Neil Lennon on the thinking behind St. Gallen bounce game

By Hamish Carton

July 5, 2019

Neil Lennon has spoken about the recently criticised bounce game Celtic played against St. Gallen’s under-21s. The Hoops decided to field a largely second-string team for the closed door match in Switzerland, just hours before the two first-teams did battle.

Celtic won the match 9-1 which prompted some criticism from sections of the support about how useful the exercise really was.

(Photo by Mark Runnacles/Getty Images)

However, speaking to the official Celtic YouTube, Lennon explained the thinking behind the match.

He said: “We had a big squad and didn’t want some of the players to get fifteen minutes against St. Gallen because that wouldn’t have benefitted them much.

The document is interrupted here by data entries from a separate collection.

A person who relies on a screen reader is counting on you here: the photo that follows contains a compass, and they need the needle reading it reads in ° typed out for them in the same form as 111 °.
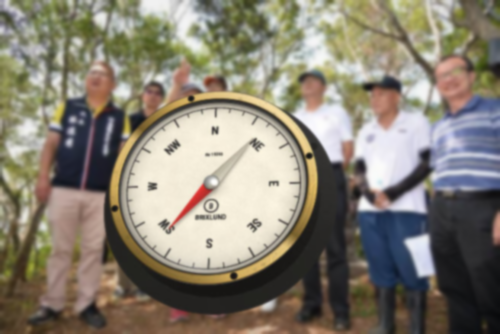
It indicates 220 °
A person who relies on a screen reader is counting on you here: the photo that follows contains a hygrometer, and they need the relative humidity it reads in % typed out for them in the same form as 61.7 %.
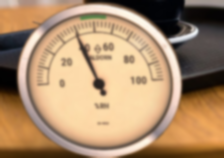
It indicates 40 %
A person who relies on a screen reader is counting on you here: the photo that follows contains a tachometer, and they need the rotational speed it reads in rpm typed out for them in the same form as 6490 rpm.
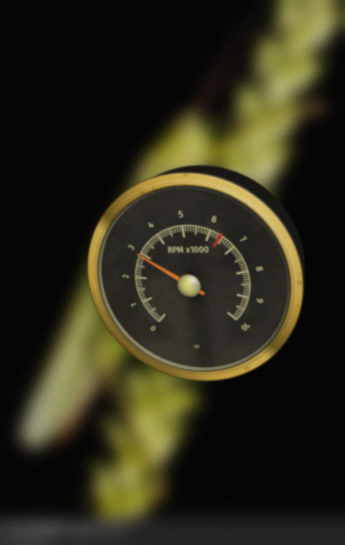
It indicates 3000 rpm
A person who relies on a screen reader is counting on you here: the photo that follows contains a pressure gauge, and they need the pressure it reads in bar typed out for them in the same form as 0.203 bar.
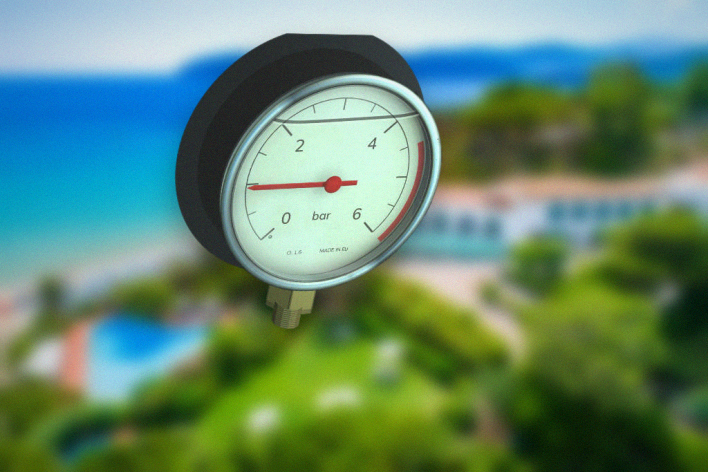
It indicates 1 bar
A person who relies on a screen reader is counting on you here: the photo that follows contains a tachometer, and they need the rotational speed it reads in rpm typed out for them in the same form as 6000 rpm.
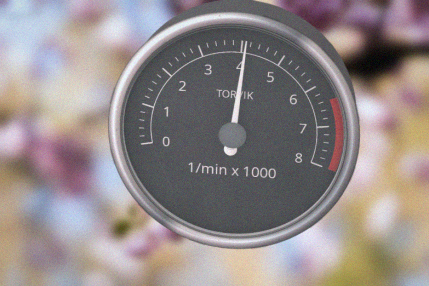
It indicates 4100 rpm
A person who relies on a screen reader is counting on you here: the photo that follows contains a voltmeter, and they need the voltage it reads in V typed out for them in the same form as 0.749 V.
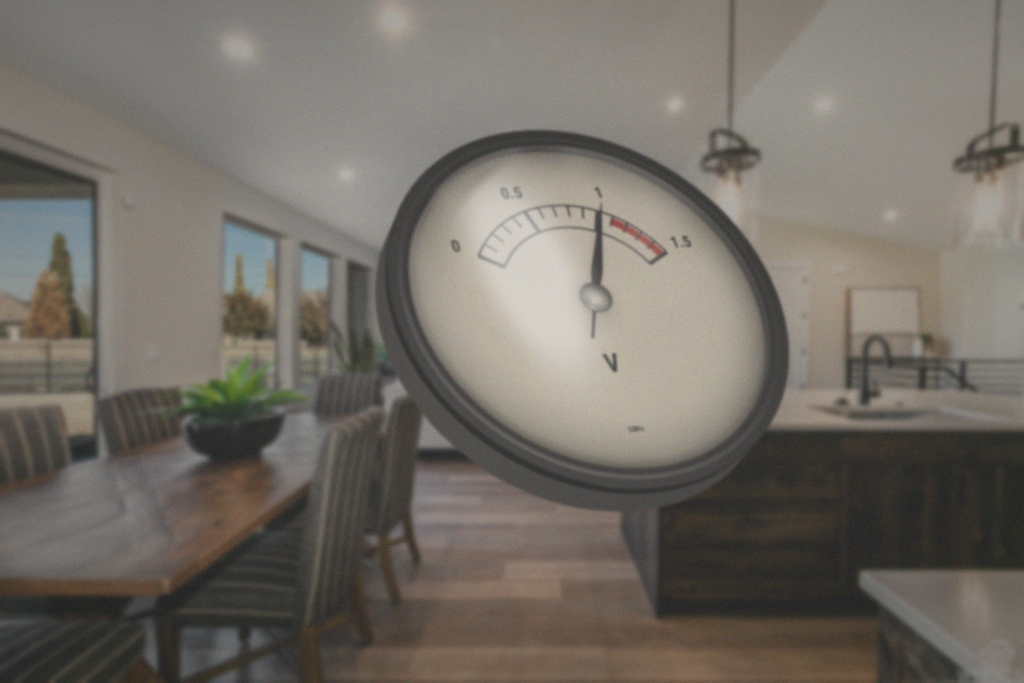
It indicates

“So we decided to split the squad and play two games against the development squad of St. Gallen as well as the first-team.

“You can get as much out of training as you possibly can but the actual match fitness is crucial at this stage.

“We wanted all of the players to get football minutes in their legs and, regardless of the opposition, their attitude was brilliant.”

Lennon’s St. Gallen idea was good

The majority of the Celtic support would be able to see the value behind playing two matches with different squads. Celtic effectively created 180 minutes of opportunity for their players as opposed to the original 90.

The match would barely have been talked about had it been passed off as a usual closed-door friendly. The criticism of some Celtic supporters came from the way the club reported on the game on their social media channels.

(Photo by Ian MacNicol/Getty Images)

Celtic really bigged up their performance, posting the highlights online and doing minute-by-minute updates. That seemed a little bit over the top considering we fielded a team including the likes of Ryan Christie and Leigh Griffiths against a youth side.

It would just have been nice for them to allow the match to pass off as a closed-door friendly should – without much chat. That would have made much more sense.